The Basics of Serial Data Communications
Even with the widespread use of Universal Serial Bus (USB) ports, for many of our customers who use converters, serial ports are still an important interface. Not only on computers, but also digital cameras, printing equipment, modems and a wide range of industrial automation network equipment, continue to make use of serial port connectivity. (Although, if you examine computers manufactured within the last few years, you’ll probably find just one serial port along with, on some models, a parallel port.)

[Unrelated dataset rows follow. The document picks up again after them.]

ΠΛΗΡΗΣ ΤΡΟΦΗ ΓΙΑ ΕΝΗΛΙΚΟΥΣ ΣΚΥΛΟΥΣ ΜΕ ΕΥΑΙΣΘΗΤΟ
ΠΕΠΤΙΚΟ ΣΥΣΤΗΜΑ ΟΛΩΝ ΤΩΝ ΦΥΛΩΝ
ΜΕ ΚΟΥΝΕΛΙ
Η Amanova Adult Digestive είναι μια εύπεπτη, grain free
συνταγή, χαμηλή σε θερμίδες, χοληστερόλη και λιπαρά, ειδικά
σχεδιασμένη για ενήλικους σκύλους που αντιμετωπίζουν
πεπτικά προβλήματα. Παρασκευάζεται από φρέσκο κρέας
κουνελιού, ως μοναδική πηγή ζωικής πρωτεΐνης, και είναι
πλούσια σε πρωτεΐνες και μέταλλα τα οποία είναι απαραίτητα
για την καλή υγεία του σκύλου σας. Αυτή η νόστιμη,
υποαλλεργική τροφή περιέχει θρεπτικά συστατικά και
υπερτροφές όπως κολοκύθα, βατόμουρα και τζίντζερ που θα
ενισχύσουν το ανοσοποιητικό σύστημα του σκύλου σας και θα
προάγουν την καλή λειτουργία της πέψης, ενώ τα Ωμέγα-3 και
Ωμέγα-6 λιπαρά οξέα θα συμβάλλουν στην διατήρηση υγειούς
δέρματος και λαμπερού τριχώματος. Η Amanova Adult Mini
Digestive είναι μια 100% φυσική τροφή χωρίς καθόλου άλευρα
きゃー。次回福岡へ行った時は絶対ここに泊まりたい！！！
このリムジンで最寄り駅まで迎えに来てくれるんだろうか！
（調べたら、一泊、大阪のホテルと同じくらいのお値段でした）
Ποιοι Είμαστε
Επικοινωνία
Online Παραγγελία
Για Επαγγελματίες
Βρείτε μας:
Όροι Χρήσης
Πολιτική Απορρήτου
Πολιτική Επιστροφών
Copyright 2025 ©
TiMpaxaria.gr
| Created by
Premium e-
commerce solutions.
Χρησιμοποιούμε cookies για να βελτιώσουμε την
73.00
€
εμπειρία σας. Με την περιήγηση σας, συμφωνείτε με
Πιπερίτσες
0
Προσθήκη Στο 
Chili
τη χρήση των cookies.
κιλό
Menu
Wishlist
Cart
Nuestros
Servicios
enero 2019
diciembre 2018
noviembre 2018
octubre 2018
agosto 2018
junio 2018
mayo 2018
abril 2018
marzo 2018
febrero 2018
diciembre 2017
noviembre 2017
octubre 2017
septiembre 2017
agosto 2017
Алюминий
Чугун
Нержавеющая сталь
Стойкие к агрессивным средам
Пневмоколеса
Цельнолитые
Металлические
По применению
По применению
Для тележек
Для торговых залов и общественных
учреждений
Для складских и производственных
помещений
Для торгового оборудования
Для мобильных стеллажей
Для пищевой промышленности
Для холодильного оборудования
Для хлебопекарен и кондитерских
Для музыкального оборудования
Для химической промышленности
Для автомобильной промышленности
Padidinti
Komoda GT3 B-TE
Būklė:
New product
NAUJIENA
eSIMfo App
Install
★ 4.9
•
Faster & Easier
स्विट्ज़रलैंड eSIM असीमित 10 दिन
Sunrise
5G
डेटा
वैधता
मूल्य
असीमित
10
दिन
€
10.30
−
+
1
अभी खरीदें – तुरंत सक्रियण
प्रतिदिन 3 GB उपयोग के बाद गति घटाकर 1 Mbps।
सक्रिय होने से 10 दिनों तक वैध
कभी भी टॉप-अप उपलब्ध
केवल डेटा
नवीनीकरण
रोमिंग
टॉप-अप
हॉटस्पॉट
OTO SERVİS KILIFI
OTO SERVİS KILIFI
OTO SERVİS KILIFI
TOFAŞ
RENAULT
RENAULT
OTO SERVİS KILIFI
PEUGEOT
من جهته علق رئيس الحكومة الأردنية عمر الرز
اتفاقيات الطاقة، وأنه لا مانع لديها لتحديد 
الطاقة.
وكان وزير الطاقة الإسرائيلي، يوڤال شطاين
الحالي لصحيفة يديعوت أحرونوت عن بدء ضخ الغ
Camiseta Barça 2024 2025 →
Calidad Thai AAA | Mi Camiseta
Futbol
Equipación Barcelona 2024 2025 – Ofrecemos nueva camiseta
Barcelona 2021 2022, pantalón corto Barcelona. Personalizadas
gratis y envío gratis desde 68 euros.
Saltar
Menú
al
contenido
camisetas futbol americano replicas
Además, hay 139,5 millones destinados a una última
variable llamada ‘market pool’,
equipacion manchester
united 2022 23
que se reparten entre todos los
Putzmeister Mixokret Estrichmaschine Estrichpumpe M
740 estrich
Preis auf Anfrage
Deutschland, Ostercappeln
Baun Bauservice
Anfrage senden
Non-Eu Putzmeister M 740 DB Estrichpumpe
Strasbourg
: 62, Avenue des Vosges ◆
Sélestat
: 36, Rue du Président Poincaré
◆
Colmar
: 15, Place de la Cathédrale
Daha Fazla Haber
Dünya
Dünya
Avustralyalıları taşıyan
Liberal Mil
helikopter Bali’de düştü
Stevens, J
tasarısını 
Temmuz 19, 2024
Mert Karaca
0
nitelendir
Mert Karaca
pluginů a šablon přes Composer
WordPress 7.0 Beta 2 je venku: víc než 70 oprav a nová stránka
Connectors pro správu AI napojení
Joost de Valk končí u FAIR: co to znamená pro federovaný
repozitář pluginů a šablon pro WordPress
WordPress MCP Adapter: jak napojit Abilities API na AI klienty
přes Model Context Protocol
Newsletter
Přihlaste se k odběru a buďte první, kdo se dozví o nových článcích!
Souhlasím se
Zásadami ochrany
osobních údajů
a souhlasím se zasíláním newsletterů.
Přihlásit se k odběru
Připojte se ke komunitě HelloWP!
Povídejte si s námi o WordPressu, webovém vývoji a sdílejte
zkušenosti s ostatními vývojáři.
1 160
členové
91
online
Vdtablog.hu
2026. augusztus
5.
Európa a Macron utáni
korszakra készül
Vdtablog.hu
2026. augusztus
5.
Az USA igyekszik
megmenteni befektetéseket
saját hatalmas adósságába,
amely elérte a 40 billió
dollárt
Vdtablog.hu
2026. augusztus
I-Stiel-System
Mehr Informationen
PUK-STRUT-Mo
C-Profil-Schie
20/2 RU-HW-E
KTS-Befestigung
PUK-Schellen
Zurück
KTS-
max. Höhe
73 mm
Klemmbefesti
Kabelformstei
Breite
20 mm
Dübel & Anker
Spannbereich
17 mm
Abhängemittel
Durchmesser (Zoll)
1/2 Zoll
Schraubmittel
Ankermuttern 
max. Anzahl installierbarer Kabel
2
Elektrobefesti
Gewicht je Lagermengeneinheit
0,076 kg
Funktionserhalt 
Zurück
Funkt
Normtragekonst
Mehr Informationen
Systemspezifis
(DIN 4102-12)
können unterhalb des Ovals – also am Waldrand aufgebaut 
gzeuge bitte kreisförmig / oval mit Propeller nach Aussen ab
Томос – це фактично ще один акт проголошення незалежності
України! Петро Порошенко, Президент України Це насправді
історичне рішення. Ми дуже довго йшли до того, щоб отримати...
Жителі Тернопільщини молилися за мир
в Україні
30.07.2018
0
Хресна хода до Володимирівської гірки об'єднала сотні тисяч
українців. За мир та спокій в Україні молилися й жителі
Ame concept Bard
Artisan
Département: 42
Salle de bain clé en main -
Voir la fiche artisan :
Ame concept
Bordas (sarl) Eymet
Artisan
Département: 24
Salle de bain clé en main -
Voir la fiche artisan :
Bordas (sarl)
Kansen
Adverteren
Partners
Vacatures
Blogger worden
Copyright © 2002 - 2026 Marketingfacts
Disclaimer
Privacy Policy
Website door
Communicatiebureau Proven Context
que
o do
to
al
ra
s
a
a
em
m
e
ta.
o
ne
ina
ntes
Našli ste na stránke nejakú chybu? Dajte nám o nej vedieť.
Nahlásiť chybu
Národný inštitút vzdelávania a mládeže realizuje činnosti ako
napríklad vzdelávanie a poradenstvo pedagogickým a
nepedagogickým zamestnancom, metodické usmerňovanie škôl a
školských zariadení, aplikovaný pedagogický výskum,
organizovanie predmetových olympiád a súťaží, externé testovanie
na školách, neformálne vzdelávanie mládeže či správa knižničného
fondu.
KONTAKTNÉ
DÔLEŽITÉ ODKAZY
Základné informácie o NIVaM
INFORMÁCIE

One of the great advantages of serial communications is the simplicity achieved by taking 8-bit bytes and transmitting them one bit at a time down a single wire. This helps to keep both cabling costs low and the controlling communications protocol simple. Of course the trade off is that transmitting 8 bits serially, instead of in parallel, is eight times slower! (Remember that parallel ports were developed after serial ports.
How do serial communications actually work? Well, although we mentioned the serial transfer of 8 bits on the wire, in fact control bits are also transmitted. A ‘start’ bit to indicate data is arriving, a ‘stop’ bit to indicate data is finished, and an (optional) parity bit.
The ‘electronic brains’ behind this data transmission is a dedicated silicon chip known as a ‘Universal Asynchronous Receiver/Transmitter’ (UART). This chip is an interface between the internal computer bus’s parallel communications, and the serial (‘Com’) port. Some UART chips are able to cache significant amounts of data from the computer bus while simultaneously transmitting onto standard serial ports at rates of up to approx 115 kbps.
The serial port connectors in use today contain 9 or 25 pins, with the pin assignments indicating an earlier age of modem to computer connectivity. The legacy of having dedicated pins for transmitting, receiving and other control functions, allows serial data to be transmitted and received simultaneously i.e. in full duplex.
Naturally, full duplex communication is a great benefit but only if both transmitter and receiver can optimize the amounts of data transmitted, and the time intervals in which this is done. This important function is known as ‘flow control’ and is implemented by having one device tell the other when and when not to send data, such as in most USB to RS485 or RS232 to RS485 converters.
In the serial communications world the specific hardware pins assigned to this function are: Data Terminal Ready (DTR) and Data Set Ready (DSR), Request To Send (RTS), and Clear To Send (CTS). By monitoring these lines the device attached to the computer can react to a sudden increase in data (beyond that of its cache to handle) by lowering the ‘Clear To Send’ (CTS) pin signal, knowing that the computer monitoring its CTS pin will see the dropped signal, and stop sending data.
It is this ability to maintain a smooth data flow that is highly valued in devices that convert between, for example, USB to RS232. High speed USB data communicating with the much slower RS232 interface needs careful handling.